Banco de horas: más flexibilidad, con registro y acuerdo
La reforma habilita que las horas extraordinarias no se paguen necesariamente como “horas extra” en dinero, sino que puedan compensarse de tres maneras: (1) pago de horas extra, (2) banco de horas, o (3) días/horas compensatorias (francos). Para que ese esquema sea válido, se requiere:
- Acuerdo voluntario y por escrito: la compensación debe pactarse expresamente entre empleador y trabajador (no puede imponerse de hecho).
- Sistema de registro: la empresa debe llevar un registro que deje trazabilidad de lo trabajado y lo compensado (por ejemplo, horas acumuladas en el banco y horas/días ya utilizados).
- Reglas y límites claros: el acuerdo debe definir cómo se acumulan y cómo se usan esas horas/días (por ejemplo, plazos, topes y modalidad de compensación).
- Vía de acuerdo: puede pactarse individualmente con el trabajador o mediante la representación sindical/acuerdos colectivos en la empresa, según corresponda.
Respetando descansos mínimos: aun con banco de horas, no se pueden vulnerar los descansos mínimos legales.
¿Qué impacto real tendrán la reforma y el RIMI en las pequeñas y medianas empresas?
En diálogo con Forbes, el economista Adrián Moreno considera que la modernización laboral le dará a la economía "un marco que puede resultar favorable para el empresariado y que, a largo plazo, podría impulsar más contrataciones, algo que, sin dudas, es positivo". Sin embargo, enfatiza que esa reforma, por sí sola, no constituye una condición necesaria para que el empleo aumente de manera directa.
“En la Argentina, el crecimiento del empleo y, sobre todo, la formalización de muchos puestos de trabajo dependerán en mayor medida del nivel de consumo de las familias. Ese repunte podría darse si mejora el poder adquisitivo, algo que podría empezar a verse desde el segundo trimestre. A partir de ese momento, la inflación bajará del 2% y, según las proyecciones, profundizará esa caída durante el último semestre del año”, deslizó.
Paralelamente, Juan Martín Morando, Socio de Legales de BDO Argentina, entiende que el impacto de las reformas previstas en la Ley de Modernización Laboral será bajo. “Como ocurre con cualquier cambio, al principio generará desconfianza y resistencia. Por eso, sus efectos recién se verán con el paso del tiempo. También vale remarcar que la Ley Bases, sancionada en 2024, todavía no produjo un impacto significativo en el mercado laboral”, remarcó. “La misma consideración corresponde al RIMI, ya que el empleo es apenas una de las variables macroeconómicas que inciden en las decisiones de inversión”, agregó.

Alineado con Moreno, considera que la reforma laboral por sí sola no alcanza. “Hace falta, además, una reforma tributaria y otra del régimen de la Seguridad Social, porque ambos sistemas están atados al mercado de trabajo y no pueden analizarse por separado. Otra gran incógnita es si los cambios elegidos son los que de verdad necesita el mercado laboral. Ese es otro debate. Algunos pueden resultar útiles, pero eso no implica que tengan un impacto concreto en su funcionamiento”, precisó.

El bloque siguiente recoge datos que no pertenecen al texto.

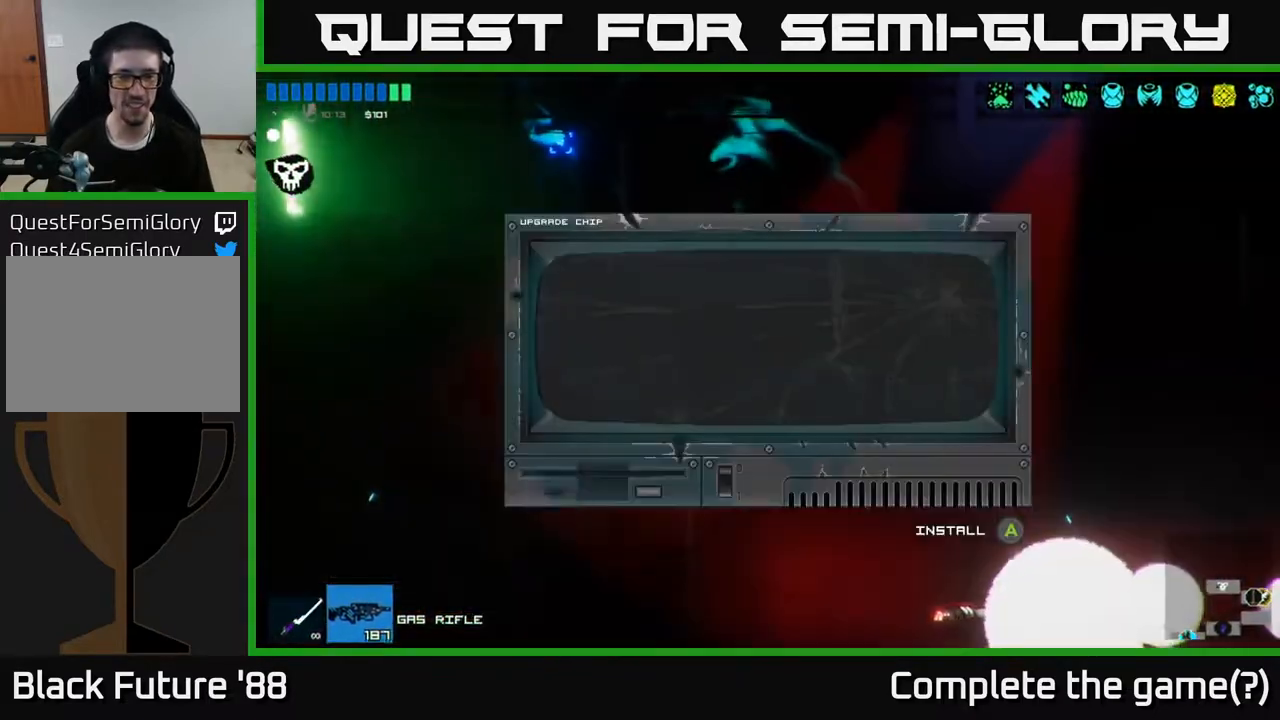
{"buttons": [], "left_stick": "center", "right_stick": "center", "events": [[217, "right_stick", "center"]]}
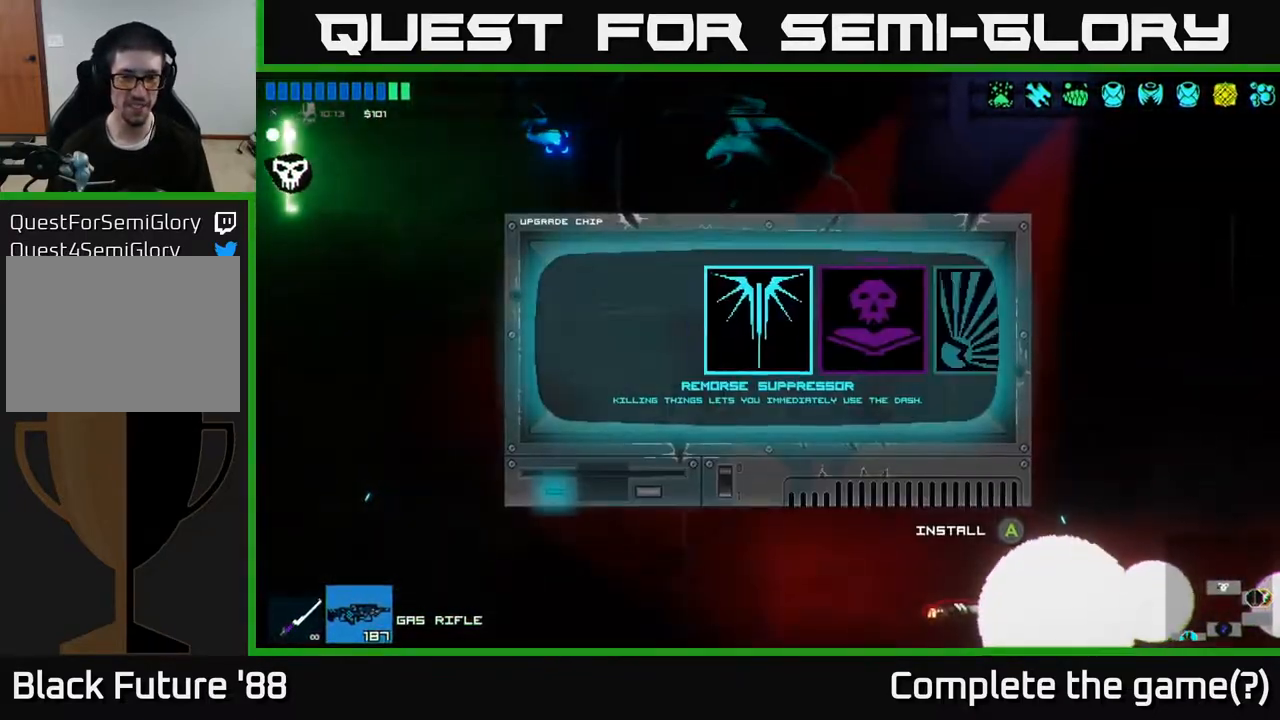
{"buttons": [], "left_stick": "right", "right_stick": "center", "events": [[233, "left_stick", "right"], [383, "left_stick", "center"], [467, "left_stick", "right"]]}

Ante la consulta de Forbes sobre cuándo podrían comenzar a verse los resultados de la reforma, en caso de convertirse en ley, el especalista de BDO también mostró pesimismo. “Vuelvo al ejemplo de la Ley Bases: ¿se vieron resultados positivos como consecuencia de sus cambios? La mayor prueba de que eso no ocurrió es que hoy, a casi dos años de su promulgación, el Congreso discute otra vez una reforma de la legislación laboral, bajo el argumento de que hace falta para generar mejoras”, cerró.